Update the lines in all the records below by replacing "difference" with "gap" and keep everything else unchanged. Please leave the pictures out of your answer.

Collection entries
┄┄┄┄┄┄┄┄┄┄

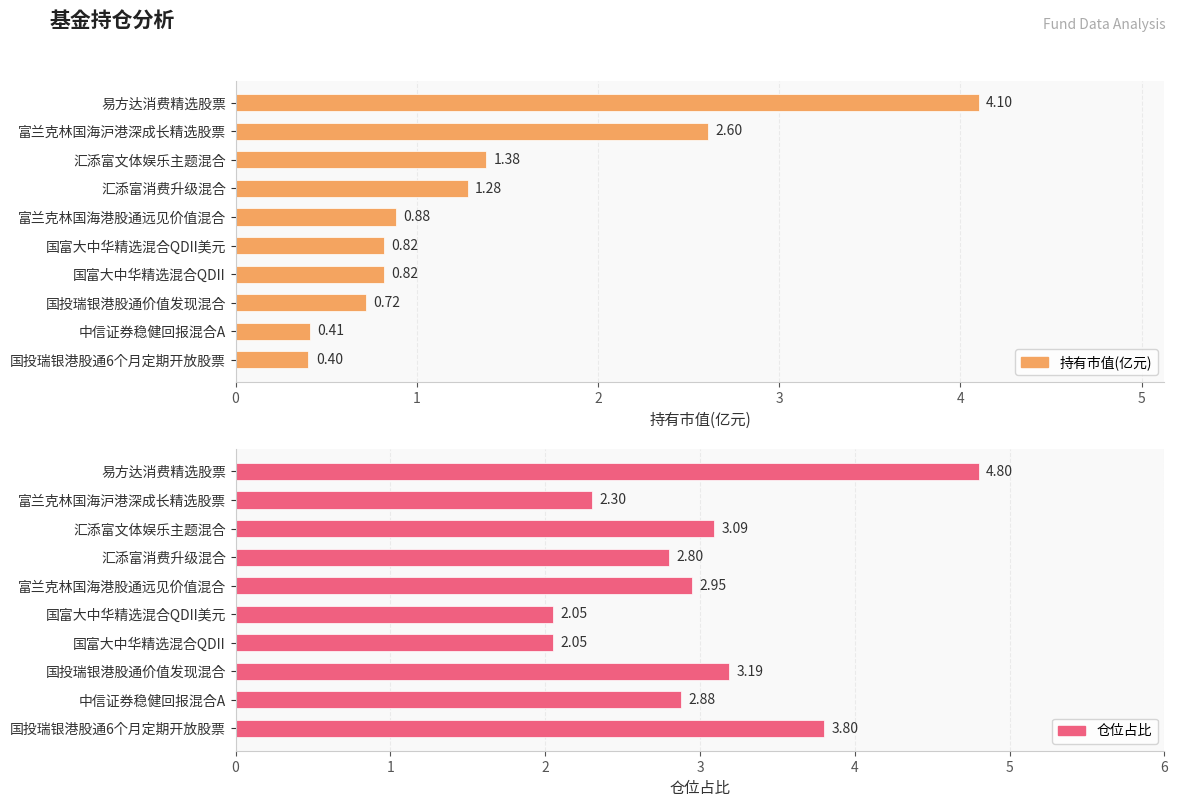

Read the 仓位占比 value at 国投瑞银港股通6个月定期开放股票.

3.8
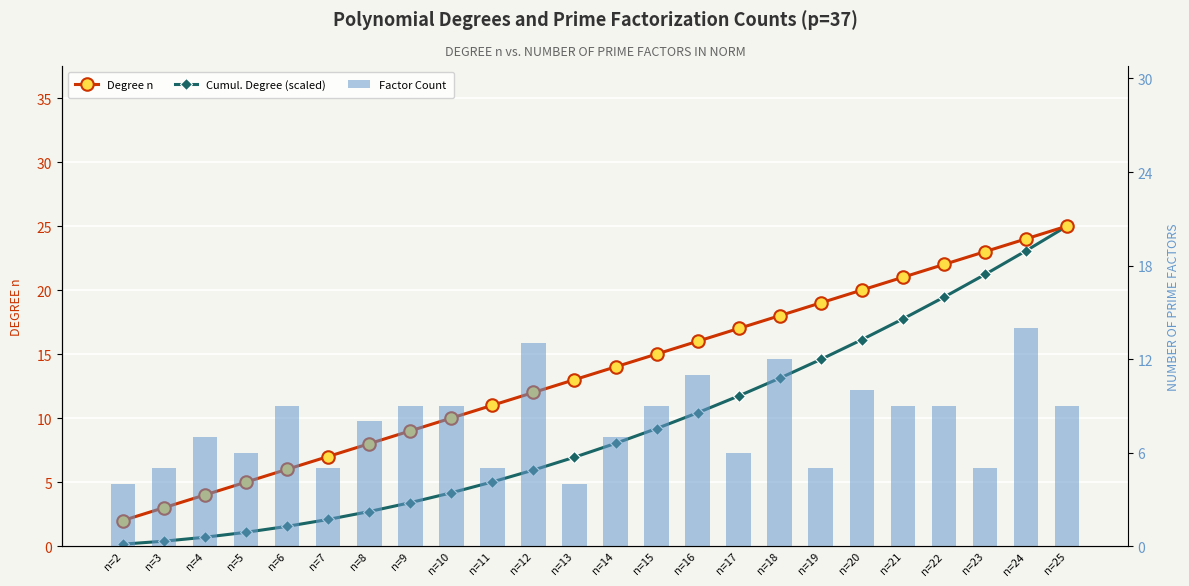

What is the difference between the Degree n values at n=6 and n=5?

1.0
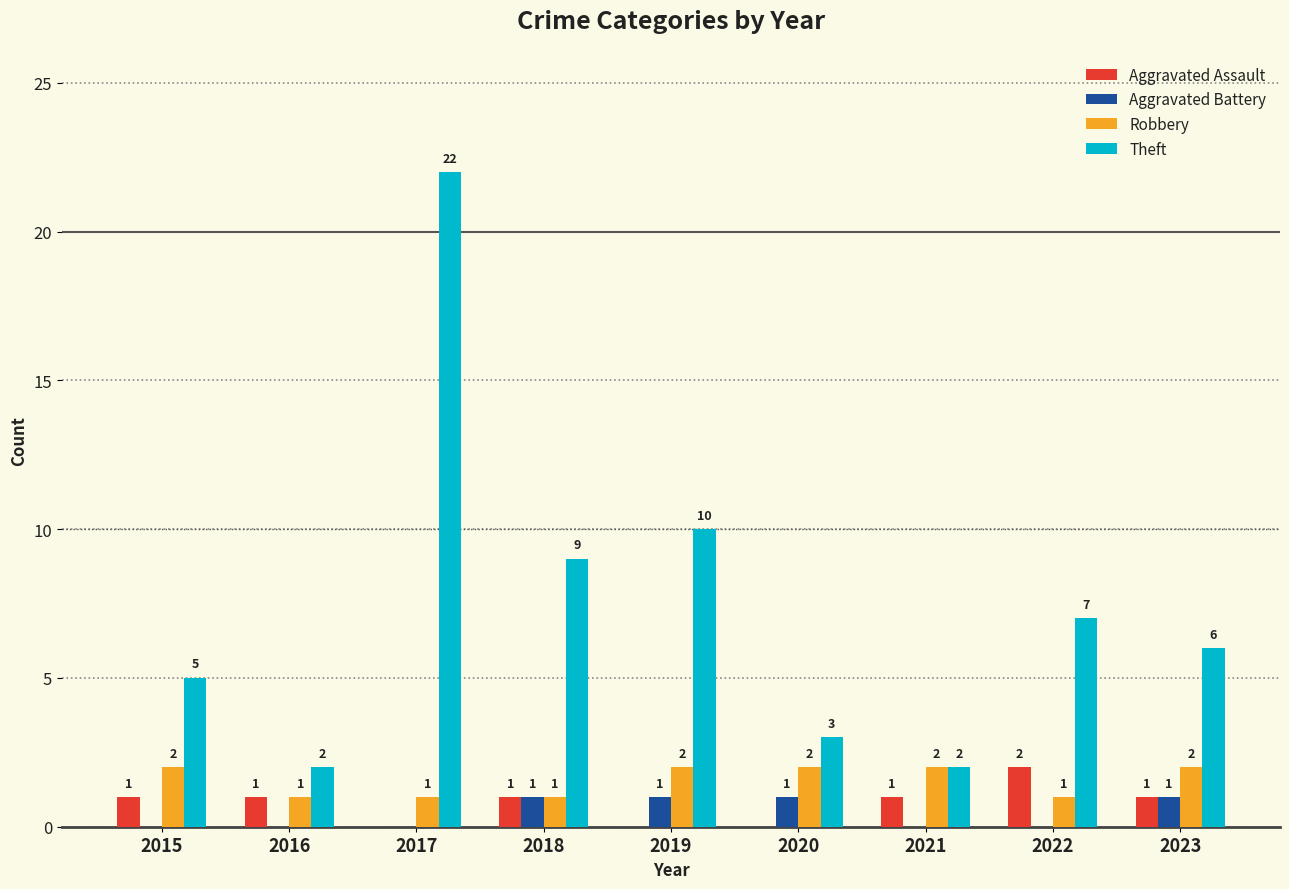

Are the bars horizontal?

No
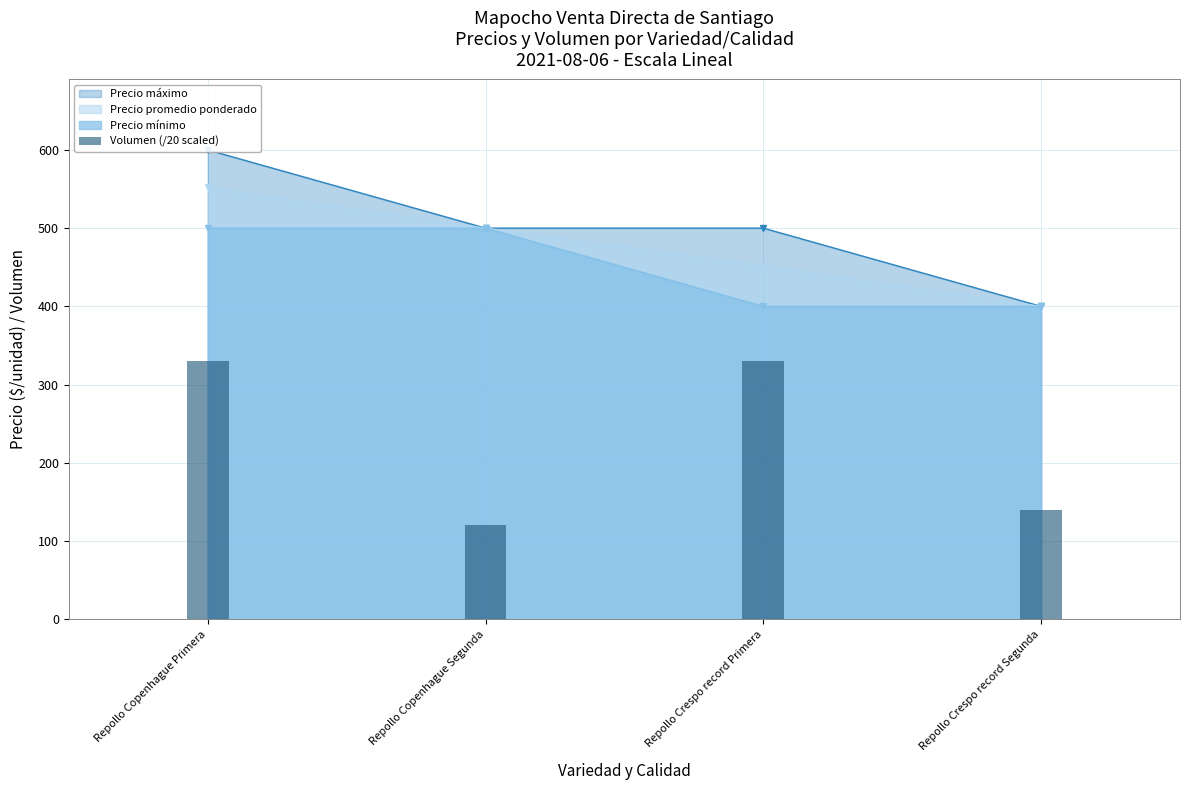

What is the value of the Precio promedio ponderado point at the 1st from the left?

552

┄┄┄┄┄┄┄┄┄┄

Result:
Read the 仓位占比 value at 国投瑞银港股通6个月定期开放股票.

3.8

What is the gap between the Degree n values at n=6 and n=5?

1.0

Are the bars horizontal?

No

What is the value of the Precio promedio ponderado point at the 1st from the left?

552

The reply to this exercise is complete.